Из этого письма можно предположить, что в момент этой встречи Киреевский еще не был достаточно хорошо знаком с самим содержанием философии Гегеля. Все его впечатления поэтому в этот период относятся, главным образом, к восприятию личности Гегеля и его учеников. Характерен сам факт непосредственной увлеченности Киреевского светской формой науки: «Я окружен первоклассными умами Европы!». Философский способ мысли явно окружен для него неким ореолом возвышенности, который влечет его и непосредственная близость к которому пьянит. В лице Киреевского мы видим, как русское сознание впечатлено авторитетом философского разума и желает его, но в дальнейшем так и остается в пределах этого лишь желания, а не владения, перешедшего затем в частичное разочарование.

Высказывания о самом содержании этой философии принадлежат более позднему периоду жизни и творчества Киреевского. Из них ясно, что философию Киреевский, в итоге, понимает как рассудок. В опубликованной в 1856 г. работе «О необходимости и возможности новых начал для философии», само название которой звучит вполне «по-гегелевски», он пытается провести разницу между рассудочной мыслью и спекулятивно-разумной: «...Разум, как его понимает последняя философия, не смешивает себя с логическим рассудком, заключающимся в формальном сцеплении понятий и движущимся посредством силлогистических выводов и доказательств. Разум в последнем своем виде выводит свое знание, по законам умственной необходимости, не из отвлеченного понятия, но из самого корня самосознания, где бытие и мышление соединяются в одно безусловное тождество. Его мыслительный процесс заключается не в логическом развитии, движущемся посредством отвлеченных умозаключений, но в развитии диалектическом, исходящем из самой сущности предмета»[33].

На первый взгляд, Киреевский будто бы схватывает совершенно верно спекулятивную суть философского мышления, говорит о «единстве мышления и бытия», однако дальнейшее изложение показывает, что точка зрения Киреевского есть мнение сознания, рассудка о разуме, а не высказывание самого разума о разуме. Для Киреевского мыслимый предмет и само мышление не есть процессы абсолютного мышления в нем самом. Сущность мира для него не исчерпывается мыслью, и поэтому «предмет мышления» и «ум» у него распадаются. «Ум» у Киреевского — это не «ум» Аристотеля, а только субъективный человеческий ум: «Предмет мышления, предстоя зрению ума, сам собою прелагается из вида в вид, из понятия в понятие, беспрестанно возрастая в полнейшее значение. Ум, вглядываясь в предмет своего мышления, открывает в нем внутреннее противоречие, уничтожающее прежнее об нем понятие. Это противоречащее, отрицательное понятие, представляясь уму, также обнаруживает свою несостоятельность и открывает в себе необходимость положительной основы, таящейся в нем, которая, таким образом, уже является как соединение положительного и отрицательного определения в одно сложное (конкретное). Но это новое понятие, в свою очередь, едва представляется уму в виде последнего результата сознавания, как уже в этом притязании на конечную самобытность обличает свою несостоятельность и открывает свою отрицательную сторону. Эта отрицательная сторона опять приводит свою положительную, которая снова подвергается тому же видоизменительному процессу, покуда наконец совершится весь круг диалектического развития мысли, восходящей от первого начала сознания к общей и чистой отвлеченности мышления, которая вместе есть и общая существенность. Отсюда тем же диалектическим способом сознание наполняется всем развитием бытия и мышления как тождественного явления одной осуществленной разумности и самоосознающейся существенности»[34].

═══

Задания к выполнению:
A: В каком году, согласно отрывку о Киреевском и Гегеле, вышла работа «О необходимости и возможности новых начал для философии»?
B: Продолжите отрывок о Киреевском и Гегеле с того места, где он заканчивается.
Записи здесь не понадобятся.

═══

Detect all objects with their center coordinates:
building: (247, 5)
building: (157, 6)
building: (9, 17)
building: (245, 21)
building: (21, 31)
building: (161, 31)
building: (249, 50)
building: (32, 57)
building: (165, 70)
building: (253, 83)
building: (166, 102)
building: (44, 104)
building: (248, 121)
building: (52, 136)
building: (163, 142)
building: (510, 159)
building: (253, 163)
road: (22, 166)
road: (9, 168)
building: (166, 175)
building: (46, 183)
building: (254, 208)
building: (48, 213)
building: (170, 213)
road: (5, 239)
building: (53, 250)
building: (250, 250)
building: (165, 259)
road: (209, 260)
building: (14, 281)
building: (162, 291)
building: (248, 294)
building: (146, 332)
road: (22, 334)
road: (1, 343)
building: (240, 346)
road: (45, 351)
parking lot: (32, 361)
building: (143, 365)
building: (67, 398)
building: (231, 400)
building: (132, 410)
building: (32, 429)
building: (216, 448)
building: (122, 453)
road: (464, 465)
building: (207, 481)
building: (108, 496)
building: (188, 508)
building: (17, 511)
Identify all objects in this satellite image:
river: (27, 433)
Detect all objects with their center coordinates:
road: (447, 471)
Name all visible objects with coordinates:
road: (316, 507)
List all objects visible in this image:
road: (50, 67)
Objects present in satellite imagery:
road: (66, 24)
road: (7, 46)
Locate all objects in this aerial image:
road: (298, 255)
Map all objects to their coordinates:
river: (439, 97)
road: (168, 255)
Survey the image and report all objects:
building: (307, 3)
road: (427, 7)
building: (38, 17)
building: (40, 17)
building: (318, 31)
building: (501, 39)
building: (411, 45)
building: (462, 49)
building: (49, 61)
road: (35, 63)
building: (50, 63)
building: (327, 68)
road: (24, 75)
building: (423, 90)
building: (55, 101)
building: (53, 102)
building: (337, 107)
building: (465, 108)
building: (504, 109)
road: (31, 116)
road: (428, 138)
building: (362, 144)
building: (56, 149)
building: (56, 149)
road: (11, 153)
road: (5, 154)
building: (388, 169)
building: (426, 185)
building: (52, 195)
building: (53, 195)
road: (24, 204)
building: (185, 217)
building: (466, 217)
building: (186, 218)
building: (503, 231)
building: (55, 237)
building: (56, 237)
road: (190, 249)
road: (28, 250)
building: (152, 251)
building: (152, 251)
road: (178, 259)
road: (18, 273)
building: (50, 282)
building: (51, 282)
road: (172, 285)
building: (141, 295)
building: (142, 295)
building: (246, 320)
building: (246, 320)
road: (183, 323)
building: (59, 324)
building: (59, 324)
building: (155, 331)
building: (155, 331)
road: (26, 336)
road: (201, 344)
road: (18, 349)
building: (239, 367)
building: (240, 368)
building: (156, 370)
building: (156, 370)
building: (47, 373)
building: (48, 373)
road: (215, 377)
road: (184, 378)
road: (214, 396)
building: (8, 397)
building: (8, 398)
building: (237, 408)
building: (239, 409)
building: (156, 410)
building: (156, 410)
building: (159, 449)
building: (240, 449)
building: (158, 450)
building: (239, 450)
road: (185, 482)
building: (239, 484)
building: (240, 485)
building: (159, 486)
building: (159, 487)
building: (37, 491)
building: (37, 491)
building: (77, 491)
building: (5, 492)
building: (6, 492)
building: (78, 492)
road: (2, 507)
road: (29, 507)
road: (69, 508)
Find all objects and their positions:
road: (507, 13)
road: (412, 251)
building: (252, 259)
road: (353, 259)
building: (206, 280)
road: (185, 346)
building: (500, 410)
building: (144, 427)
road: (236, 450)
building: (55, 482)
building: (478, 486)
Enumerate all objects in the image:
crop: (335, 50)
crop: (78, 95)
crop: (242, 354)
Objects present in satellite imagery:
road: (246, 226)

═══

Ответы на задания:
A: В 1856 году.

B:
Диалектика, таким образом, у Киреевского оказывается скорее диалектикой только внешнего для мышления предмета, но не и самого абсолютного, не и самого бога. Другими словами, Киреевский не в состоянии принять, что бог в сущности и есть мысль. Поэтому, когда он говорит вроде бы о всеобщности мысли, в действительности мышление для него остается только особенной деятельностью, помимо которой имеется также и некое бытие, которое не сводится к мысли. Ну, а поскольку Киреевский не может стать на эту позицию чистого мышления, поскольку для него есть мышление, а есть также и нечто другое, то, естественно, что он вынужден поставить разуму «границы»: «Но высказав свое последнее слово, философский разум дал вместе с тем возможность уму сознать его границы». Именно это обстоятельство является причиной того, что Киреевскому оказывается симпатичной позиция Шеллинга: «Односторонность и неудовлетворительность рационального мышления и последней философии как его полнейшего проявления сознал и выразил в очевидной и неопровержимой ясности тот же самый великий мыслитель, который первый создал последнюю философию и возвысил, по признанию Гегеля, рациональное мышление от формальной рассудочности к существенной разумности.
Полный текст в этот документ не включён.